▸ **Data listing**:
..............................

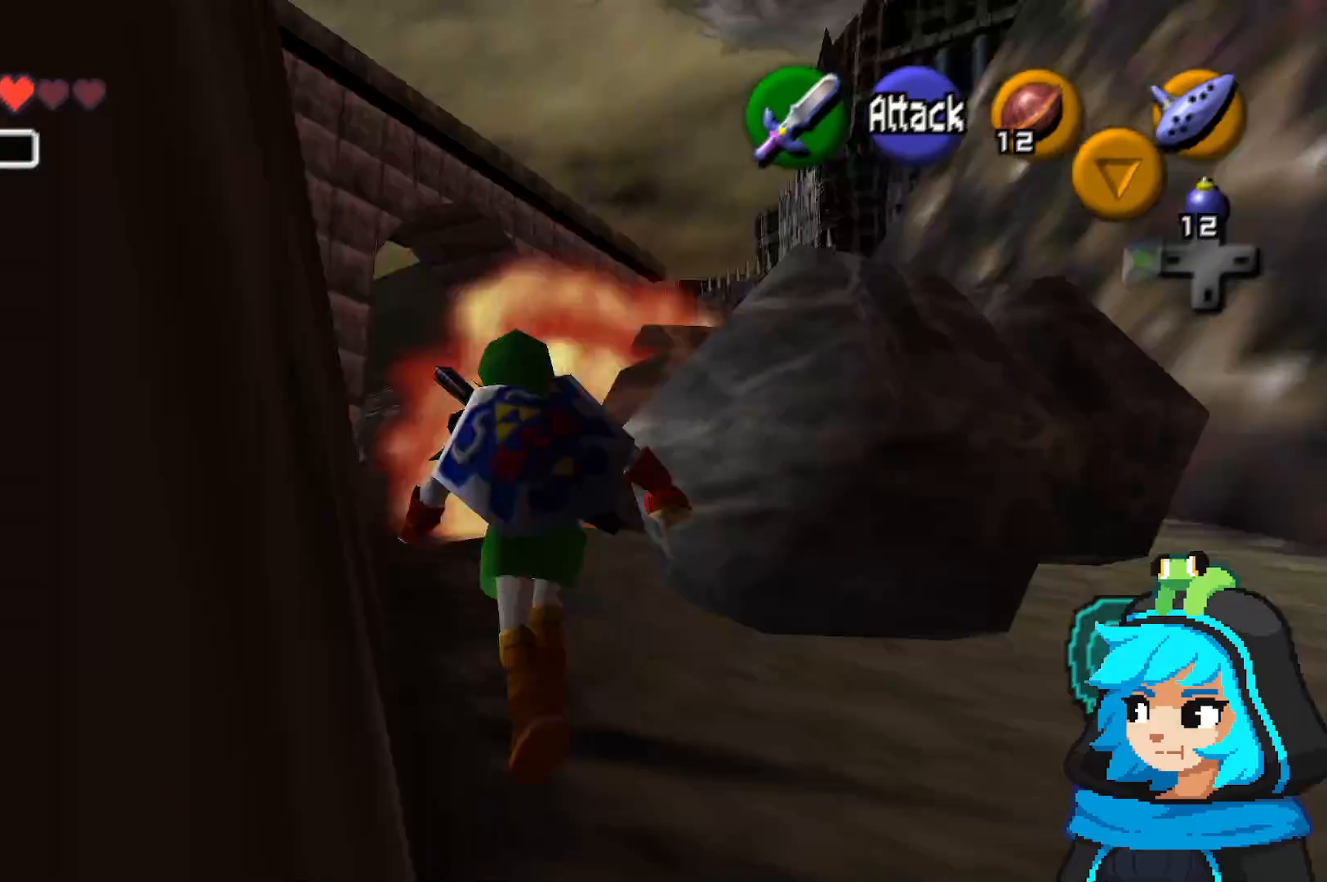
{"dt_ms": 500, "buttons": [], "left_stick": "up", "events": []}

..............................

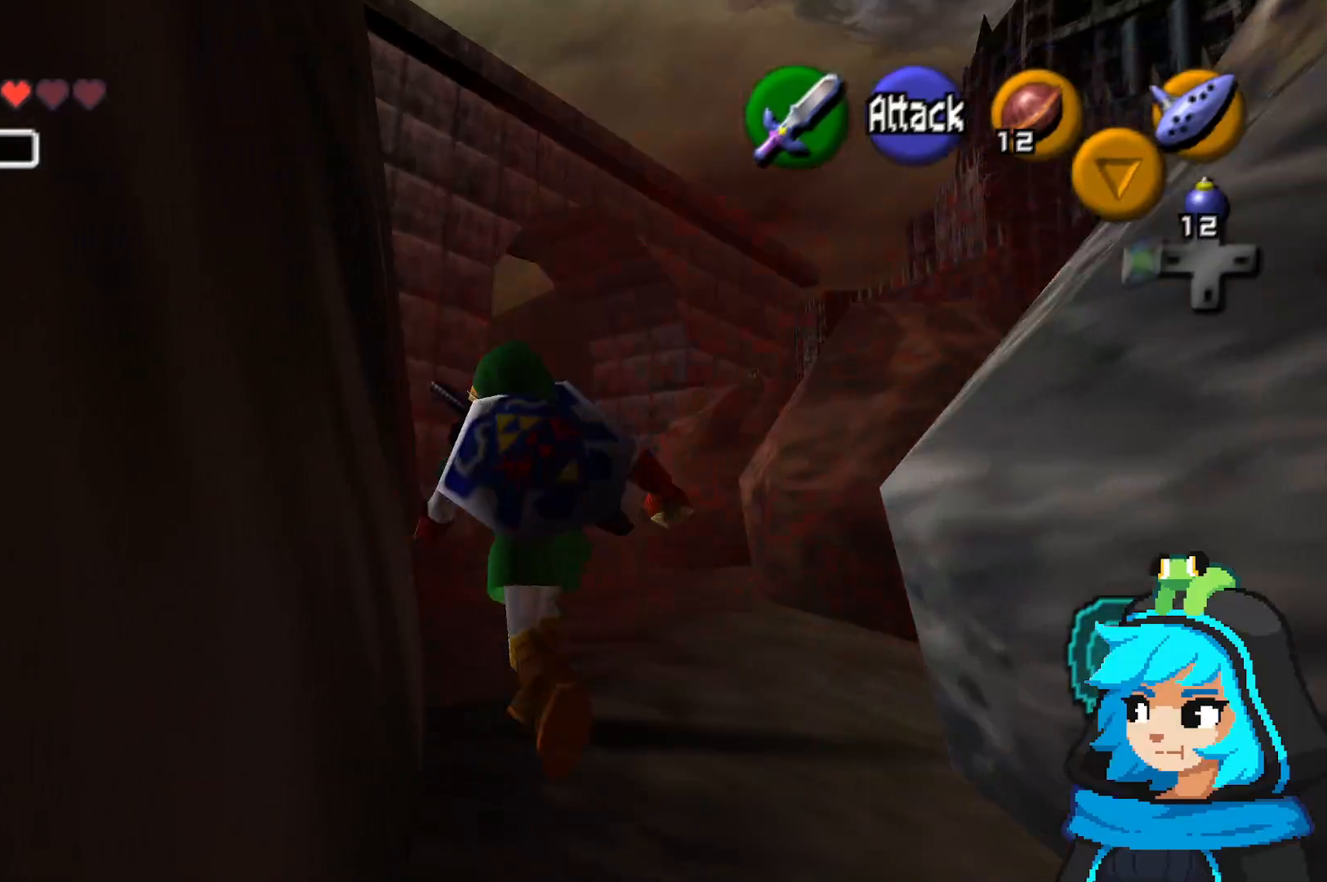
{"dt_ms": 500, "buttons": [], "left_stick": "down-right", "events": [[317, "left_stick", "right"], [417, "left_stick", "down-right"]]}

..............................

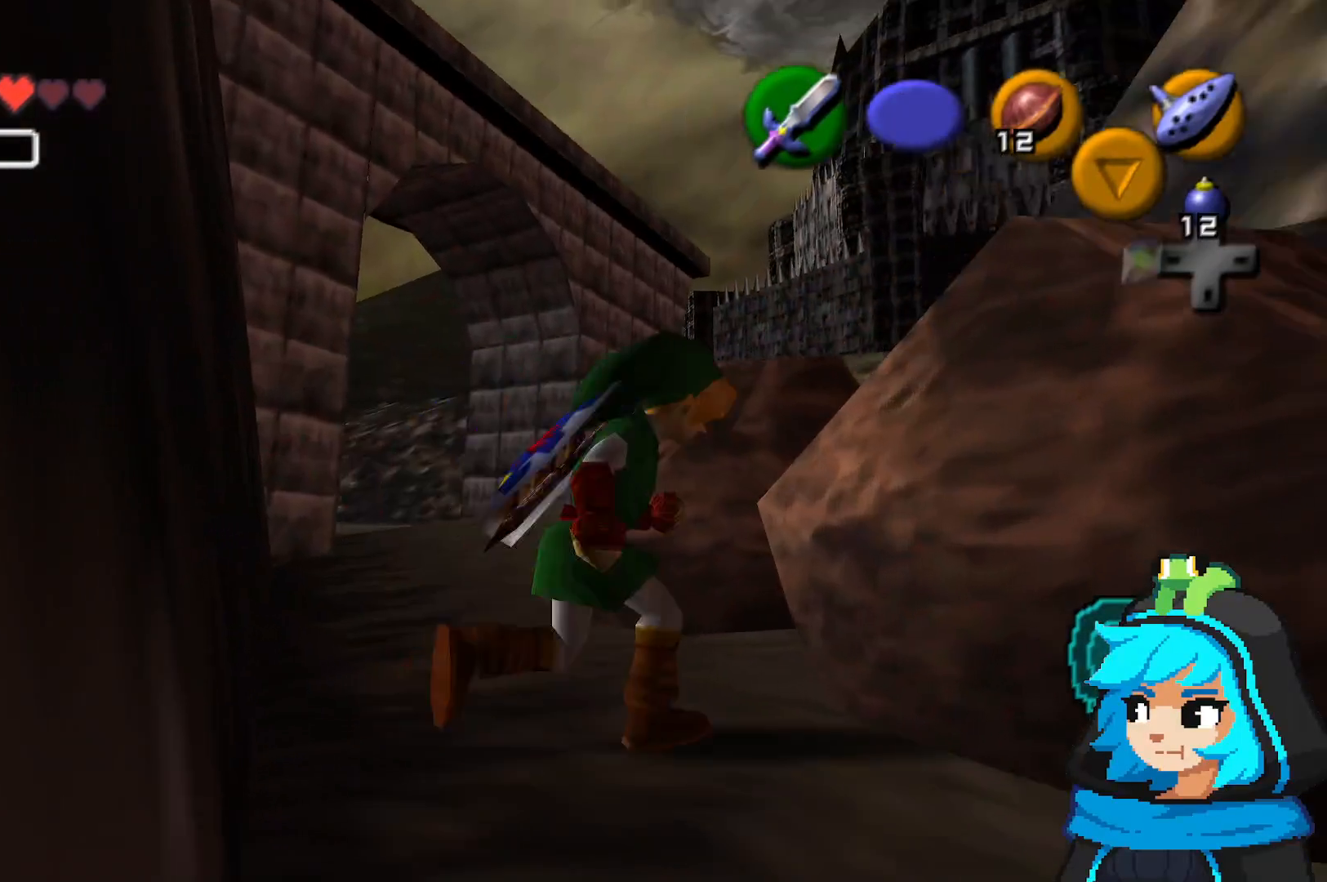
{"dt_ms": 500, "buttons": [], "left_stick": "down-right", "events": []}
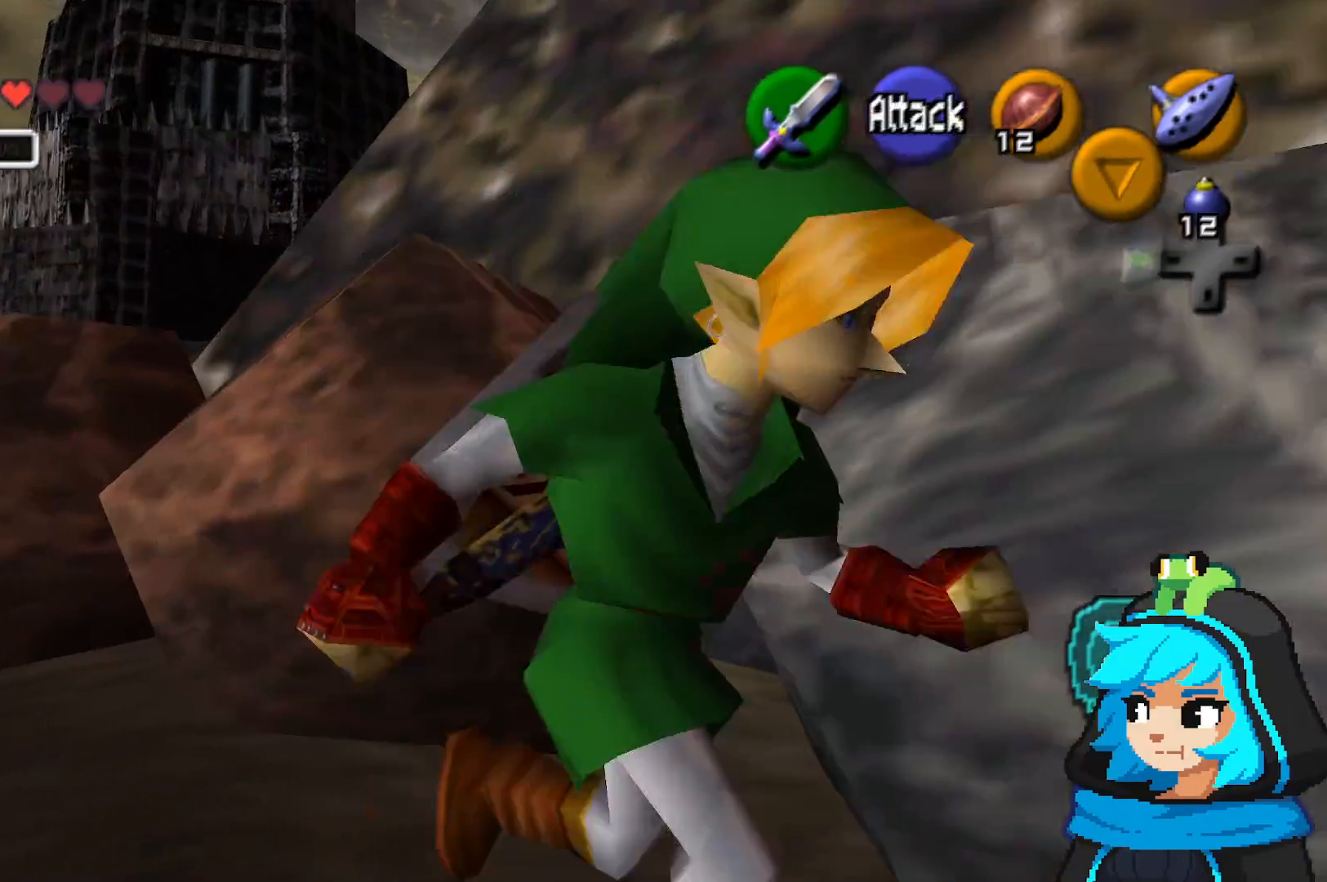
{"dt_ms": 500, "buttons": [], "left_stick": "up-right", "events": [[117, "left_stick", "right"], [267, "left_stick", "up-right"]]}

..............................

▸ **Exercise objective**: Wherever a line in the listing contains the word "down", copy that line out.

▸ **Written solution**:
{"dt_ms": 500, "buttons": [], "left_stick": "down-right", "events": [[317, "left_stick", "right"], [417, "left_stick", "down-right"]]}
{"dt_ms": 500, "buttons": [], "left_stick": "down-right", "events": []}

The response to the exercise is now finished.